Iran : Concéder l’ignorance

Parham Shahrjerdi

paru dans lundimatin#503, le 9 janvier 2026

Un peu de silence.
Se taire, un peu. Ne pas se précipiter à dire, à commenter, à savoir. Ne pas être celui qui comprend, qui explique, qui a vu le documentaire, lu l’article, écouté le podcast. Ne pas être celui qui sait ce que veulent les femmes iraniennes.
Un homme s’assoit par terre. Face à lui, les forces anti-émeutes. Armées. Capables de tirer à balles réelles. Il reste.

Son geste se propage. Un autre, ici, s’assoit. Un autre, là-bas. Dans le froid. Dans la nuit glaciale.
Un homme se tient debout devant la machine qui crache l’eau pour disperser les corps. Il reste. Un autre le rejoint. Ils restent.
Aucun commentaire n’est nécessaire.
Il s’agirait d’apprendre. De se taire, et d’apprendre.

*

Ma langue déchirée, tu veux en faire quoi ?
Mon corps meurtri, torturé — qu’est-ce que tu veux en faire ?
Tu ne peux pas me retirer mes pertes.
Alors garde à toi.

*

— Vous avez une grande civilisation !
— Ta gueule !

*

Qui a les codes ?
Qui a le contexte ?
Qui a traversé ?
Qui parle ?

*

Alors on commente.
Tout le monde a quelque chose à dire. Le cinéma iranien. Les femmes iraniennes. Le peuple iranien. Bordel ! Quel savoir ! Tout le monde sait tout ! Une analyse. Une émotion. Une indignation calibrée pour l’écran. On sait ce qui est bien pour eux. On sait ce qu’ils veulent, ce dont ils ont besoin, ce qu’ils devraient faire. On les encourage, à distance. On les soutient, à distance. On les explique.

• [Données sources]:
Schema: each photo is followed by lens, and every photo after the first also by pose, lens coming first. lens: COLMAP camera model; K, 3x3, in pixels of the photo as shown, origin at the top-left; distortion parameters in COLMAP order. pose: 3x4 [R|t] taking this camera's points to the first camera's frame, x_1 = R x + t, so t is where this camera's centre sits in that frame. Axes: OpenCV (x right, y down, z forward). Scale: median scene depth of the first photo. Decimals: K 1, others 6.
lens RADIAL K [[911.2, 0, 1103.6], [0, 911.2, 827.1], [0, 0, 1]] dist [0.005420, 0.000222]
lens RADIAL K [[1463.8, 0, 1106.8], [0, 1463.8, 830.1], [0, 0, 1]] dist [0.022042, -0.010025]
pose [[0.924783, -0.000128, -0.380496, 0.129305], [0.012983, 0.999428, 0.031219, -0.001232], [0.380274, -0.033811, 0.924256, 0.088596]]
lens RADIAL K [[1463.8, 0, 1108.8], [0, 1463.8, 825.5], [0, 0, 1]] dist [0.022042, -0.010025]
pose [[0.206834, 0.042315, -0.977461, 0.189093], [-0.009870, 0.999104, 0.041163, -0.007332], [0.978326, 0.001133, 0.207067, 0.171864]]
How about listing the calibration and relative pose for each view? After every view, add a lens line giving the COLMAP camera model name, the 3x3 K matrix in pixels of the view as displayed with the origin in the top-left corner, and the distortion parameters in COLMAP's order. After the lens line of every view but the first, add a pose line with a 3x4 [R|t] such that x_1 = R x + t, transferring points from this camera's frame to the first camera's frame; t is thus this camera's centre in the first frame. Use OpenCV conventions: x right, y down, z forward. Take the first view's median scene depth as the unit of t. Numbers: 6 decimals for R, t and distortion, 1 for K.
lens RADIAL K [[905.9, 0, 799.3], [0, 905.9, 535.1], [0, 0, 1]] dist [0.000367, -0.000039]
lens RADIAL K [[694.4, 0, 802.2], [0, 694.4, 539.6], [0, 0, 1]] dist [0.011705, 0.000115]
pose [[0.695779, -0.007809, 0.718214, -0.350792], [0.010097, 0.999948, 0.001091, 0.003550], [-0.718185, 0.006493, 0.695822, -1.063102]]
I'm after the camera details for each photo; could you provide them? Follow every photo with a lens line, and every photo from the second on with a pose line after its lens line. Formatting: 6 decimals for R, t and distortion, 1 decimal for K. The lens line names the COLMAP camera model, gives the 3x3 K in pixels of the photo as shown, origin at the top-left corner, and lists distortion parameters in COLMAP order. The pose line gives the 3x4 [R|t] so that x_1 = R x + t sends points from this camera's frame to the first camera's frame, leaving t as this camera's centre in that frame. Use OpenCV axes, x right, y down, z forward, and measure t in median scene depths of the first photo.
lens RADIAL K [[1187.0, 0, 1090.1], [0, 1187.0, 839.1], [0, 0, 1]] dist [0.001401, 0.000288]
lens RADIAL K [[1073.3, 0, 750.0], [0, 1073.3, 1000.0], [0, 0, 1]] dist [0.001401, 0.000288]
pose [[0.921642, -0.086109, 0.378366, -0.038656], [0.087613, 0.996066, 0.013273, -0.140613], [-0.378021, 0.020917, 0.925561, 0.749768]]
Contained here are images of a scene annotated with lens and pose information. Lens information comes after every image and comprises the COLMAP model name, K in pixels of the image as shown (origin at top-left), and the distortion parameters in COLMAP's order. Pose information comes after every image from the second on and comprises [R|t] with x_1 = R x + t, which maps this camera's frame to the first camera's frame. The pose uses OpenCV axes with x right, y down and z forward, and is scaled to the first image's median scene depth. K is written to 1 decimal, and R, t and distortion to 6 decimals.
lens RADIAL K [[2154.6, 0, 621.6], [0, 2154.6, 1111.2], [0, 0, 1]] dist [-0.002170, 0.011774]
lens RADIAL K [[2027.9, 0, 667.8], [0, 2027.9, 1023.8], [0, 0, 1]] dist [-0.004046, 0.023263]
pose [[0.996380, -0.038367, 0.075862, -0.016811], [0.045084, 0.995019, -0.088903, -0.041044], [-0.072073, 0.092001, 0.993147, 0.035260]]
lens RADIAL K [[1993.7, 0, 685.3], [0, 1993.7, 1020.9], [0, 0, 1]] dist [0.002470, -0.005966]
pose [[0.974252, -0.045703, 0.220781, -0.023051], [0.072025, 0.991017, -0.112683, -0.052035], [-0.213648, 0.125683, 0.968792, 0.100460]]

• [Consigne]: Pouvez-vous restituer mot pour mot le passage du texte sur l'Iran compris entre « Il s’agirait d’apprendre. » et « veux en faire ? », ces deux bornes incluses ?

• [Réponse]:
Il s’agirait d’apprendre. De se taire, et d’apprendre.

*

Ma langue déchirée, tu veux en faire quoi ?
Mon corps meurtri, torturé — qu’est-ce que tu veux en faire ?